Error in my derivation of $\binom{2n-1}{n}$ as number of partitions of $n$

Does a formula for the number of partitions of an integer exist? Given that this sequence is in the OEIS (https://oeis.org/A000041) I would guess not.

However I have an intuitive way of counting them, which apparently must be wrong.

For any integer n, we can write the integer as an equation $x_1 + x_2 + ... + x_n = n$ where $x_1, x_2, ..., x_n$ are integers. For example we could have $x_1=n-1, x_2=1, x_3=...=x_n=0$, or $x_1=n-3, x_2=1, x_3=2, x_4=...=x_n=0$, or $x_1=n, x_2=...=x_n=0$, and so on.

The number of solutions to this equation can be determined with stars and bars method of combinatorics to be $2n-1 \choose n$, which equals $\frac{(2n-1)!}{n! (n-1)!}$. Would this not serve as a general formula for the number of partitions of the integer $n$?

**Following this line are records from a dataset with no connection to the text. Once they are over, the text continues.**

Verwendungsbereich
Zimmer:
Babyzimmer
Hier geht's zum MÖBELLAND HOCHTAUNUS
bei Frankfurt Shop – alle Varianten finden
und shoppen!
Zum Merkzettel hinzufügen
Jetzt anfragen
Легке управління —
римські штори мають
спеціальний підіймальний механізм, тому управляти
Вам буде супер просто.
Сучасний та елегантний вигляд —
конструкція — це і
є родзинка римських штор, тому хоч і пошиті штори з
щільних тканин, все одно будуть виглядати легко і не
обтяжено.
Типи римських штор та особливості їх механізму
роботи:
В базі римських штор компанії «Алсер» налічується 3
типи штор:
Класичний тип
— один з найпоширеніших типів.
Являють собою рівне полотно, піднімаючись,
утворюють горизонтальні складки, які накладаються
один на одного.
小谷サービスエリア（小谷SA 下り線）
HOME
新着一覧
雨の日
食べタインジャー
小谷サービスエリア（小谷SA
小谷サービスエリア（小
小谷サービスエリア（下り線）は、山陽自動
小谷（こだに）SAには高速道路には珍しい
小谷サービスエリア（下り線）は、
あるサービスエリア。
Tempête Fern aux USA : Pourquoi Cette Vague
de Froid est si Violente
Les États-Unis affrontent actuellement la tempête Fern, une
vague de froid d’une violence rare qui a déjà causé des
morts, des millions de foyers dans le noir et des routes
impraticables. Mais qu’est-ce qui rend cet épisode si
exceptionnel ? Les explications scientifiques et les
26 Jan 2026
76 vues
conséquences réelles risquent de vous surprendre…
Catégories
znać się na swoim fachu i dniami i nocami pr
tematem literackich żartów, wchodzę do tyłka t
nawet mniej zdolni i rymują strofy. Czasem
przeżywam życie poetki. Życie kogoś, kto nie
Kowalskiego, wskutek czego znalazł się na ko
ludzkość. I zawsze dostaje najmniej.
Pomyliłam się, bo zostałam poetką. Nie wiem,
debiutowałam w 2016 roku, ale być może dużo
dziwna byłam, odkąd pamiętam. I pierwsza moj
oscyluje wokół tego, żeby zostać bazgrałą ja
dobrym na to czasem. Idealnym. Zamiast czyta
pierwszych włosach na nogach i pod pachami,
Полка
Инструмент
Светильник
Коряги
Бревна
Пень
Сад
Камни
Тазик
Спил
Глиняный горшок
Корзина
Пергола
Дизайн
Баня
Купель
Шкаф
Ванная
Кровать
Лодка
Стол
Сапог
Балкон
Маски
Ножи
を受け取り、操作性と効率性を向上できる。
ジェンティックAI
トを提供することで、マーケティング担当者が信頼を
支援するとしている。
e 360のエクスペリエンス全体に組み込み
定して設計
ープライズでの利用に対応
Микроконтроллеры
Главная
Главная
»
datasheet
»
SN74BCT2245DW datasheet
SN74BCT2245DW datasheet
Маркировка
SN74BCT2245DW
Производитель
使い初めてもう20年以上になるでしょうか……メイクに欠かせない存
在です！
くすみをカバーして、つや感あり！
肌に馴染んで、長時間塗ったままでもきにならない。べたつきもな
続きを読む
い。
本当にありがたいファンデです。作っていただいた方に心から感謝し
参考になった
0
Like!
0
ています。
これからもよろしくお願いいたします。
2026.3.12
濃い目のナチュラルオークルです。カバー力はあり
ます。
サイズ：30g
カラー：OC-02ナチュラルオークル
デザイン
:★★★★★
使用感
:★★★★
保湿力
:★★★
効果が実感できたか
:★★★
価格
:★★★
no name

There isn't a closed formula for the partitions of an integer, even though Ramanujan created a formula that approximates the result:

$$p(n) \sim \frac{\exp\left(\pi \sqrt{\frac{3n}{2}} \right)}{4n\sqrt{3}} $$

But this approximation only works when n is very large. To calculate the partitions of an integer, computations often rely on the partitions of the previous integers. This interactive document that you can find on the Wikipedia page of partitions is the one that helped me understand better how we compute partitions.